EXERCISE DETAILS:
What is printed must match, line for line, the records from their first line through the line containing "X27631Y-24152D03*", with pictures left out.
--------------------------------------------------
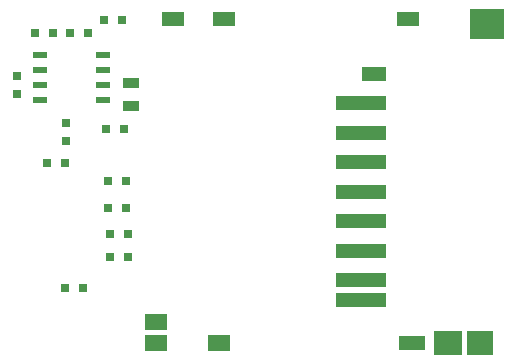
<source format=gtp>
G04 (created by PCBNEW-RS274X (2011-11-27 BZR 3249)-stable) date 21/02/2012 2:28:41 p.m.*
G01*
G70*
G90*
%MOIN*%
G04 Gerber Fmt 3.4, Leading zero omitted, Abs format*
%FSLAX34Y34*%
G04 APERTURE LIST*
%ADD10C,0.006000*%
%ADD11R,0.055000X0.035000*%
%ADD12R,0.045000X0.020000*%
%ADD13R,0.025000X0.031500*%
%ADD14R,0.076800X0.055100*%
%ADD15R,0.074800X0.051200*%
%ADD16R,0.114200X0.102400*%
%ADD17R,0.086600X0.050200*%
%ADD18R,0.094500X0.082700*%
%ADD19R,0.086600X0.082700*%
%ADD20R,0.169300X0.047200*%
%ADD21R,0.078700X0.047200*%
%ADD22R,0.031500X0.025000*%
G04 APERTURE END LIST*
G54D10*
G54D11*
X30677Y-23597D03*
X30677Y-24347D03*
G54D12*
X27631Y-24152D03*
X29731Y-24152D03*
X27631Y-23652D03*
X27631Y-23152D03*
X27631Y-22652D03*
X29731Y-23652D03*
X29731Y-23152D03*
X29731Y-22652D03*
G54D13*
X28080Y-21933D03*
X27480Y-21933D03*
X29846Y-25118D03*
X30446Y-25118D03*
X28629Y-21933D03*
X29229Y-21933D03*
G54D14*
X31504Y-32252D03*
X31504Y-31543D03*
G54D15*
X32055Y-21465D03*
X33768Y-21465D03*
X39910Y-21465D03*
G54D16*
X42547Y-21622D03*
G54D14*
X33591Y-32252D03*
G54D17*
X40028Y-32252D03*
G54D18*
X41228Y-32252D03*
G54D19*
X42311Y-32252D03*
G54D20*
X38339Y-30805D03*
X38339Y-30165D03*
X38339Y-29181D03*
X38339Y-28197D03*
X38339Y-27213D03*
X38339Y-26228D03*
X38339Y-25244D03*
X38339Y-24260D03*
G54D21*
X38768Y-23276D03*
G54D13*
X28468Y-30409D03*
X29068Y-30409D03*
X29759Y-21504D03*
X30359Y-21504D03*
X30489Y-26854D03*
X29889Y-26854D03*
X30560Y-29394D03*
X29960Y-29394D03*
G54D22*
X28488Y-24917D03*
X28488Y-25517D03*
G54D13*
X29960Y-28634D03*
X30560Y-28634D03*
X29889Y-27744D03*
X30489Y-27744D03*
X27885Y-26260D03*
X28485Y-26260D03*
G54D22*
X26870Y-23946D03*
X26870Y-23346D03*
M02*

</source>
--------------------------------------------------
EXERCISE RESPONSE:
<source format=gtp>
G04 (created by PCBNEW-RS274X (2011-11-27 BZR 3249)-stable) date 21/02/2012 2:28:41 p.m.*
G01*
G70*
G90*
%MOIN*%
G04 Gerber Fmt 3.4, Leading zero omitted, Abs format*
%FSLAX34Y34*%
G04 APERTURE LIST*
%ADD10C,0.006000*%
%ADD11R,0.055000X0.035000*%
%ADD12R,0.045000X0.020000*%
%ADD13R,0.025000X0.031500*%
%ADD14R,0.076800X0.055100*%
%ADD15R,0.074800X0.051200*%
%ADD16R,0.114200X0.102400*%
%ADD17R,0.086600X0.050200*%
%ADD18R,0.094500X0.082700*%
%ADD19R,0.086600X0.082700*%
%ADD20R,0.169300X0.047200*%
%ADD21R,0.078700X0.047200*%
%ADD22R,0.031500X0.025000*%
G04 APERTURE END LIST*
G54D10*
G54D11*
X30677Y-23597D03*
X30677Y-24347D03*
G54D12*
X27631Y-24152D03*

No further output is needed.